The news sent shares of CoreWeave, Inc. (Nasdaq: CRWV) up 12% in Monday morning trading; at the time of this writing, in midday trading, it was trading up over 9%.
“Demand for AI continues to grow exponentially and the need for compute has never been greater, the companies said in a joint statement.
“AI is entering its next frontier and driving the largest infrastructure buildout in human history,” Jensen Huang, founder and CEO of Nvidia added. “CoreWeave’s deep AI factory expertise, platform software, and unmatched execution velocity are recognized across the industry.
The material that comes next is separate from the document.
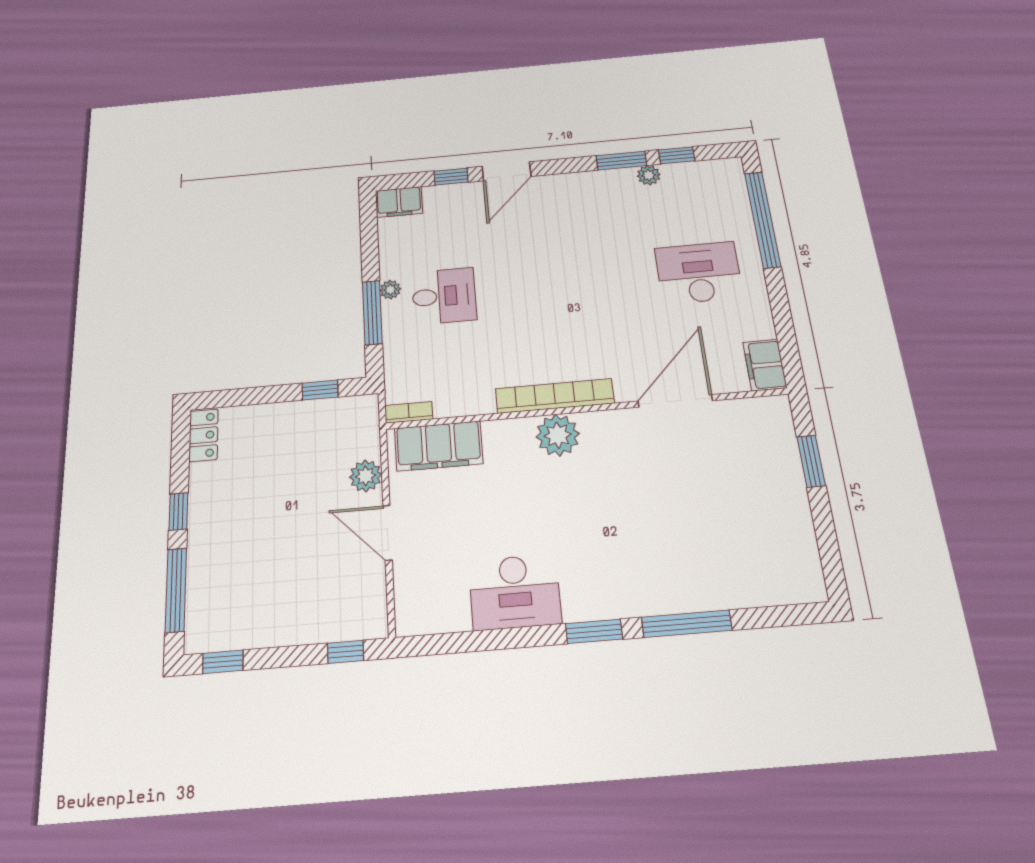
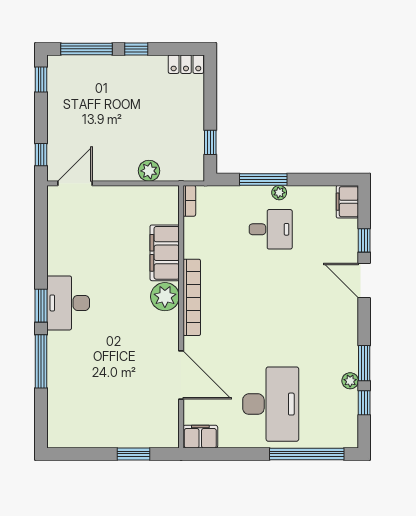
desk: (699, 273) -> (271, 404), width x1.36, depth x1.30
desk: (444, 296) -> (271, 229), turned -90
filing cabinet: (439, 446) -> (165, 253), moved
door: (387, 533) -> (75, 183), moved
desk: (515, 592) -> (68, 303), moved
Together, we’re racing to meet extraordinary demand for NVIDIA AI factories—the foundation of the AI industrial revolution.”
The deal does two things: It gives CoreWeave “early access” to Nvidia’s new central processing unit (CPU) and other products; and pits Nvidia up against Intel and Advanced Micro Devices as direct competitors, according to a report from LinkedIn News.
Coreweave financials
CoreWeave became a publicly-traded company in March, debuting on the Nasdaq exchange—after raising billions, in part from Nvidia, per CNBC.
In November, the company reported third-quarter 2025 earnings with revenue beating analyst expectations at $1.36 billion (versus $1.29 billion), but reported negative earnings per share (EPS) of 22 cents. Operating income was also down 56% to $51.9 million. That, in addition to high infrastructure costs, third-party partner delays, and high debt, caused its share price to drop at the time.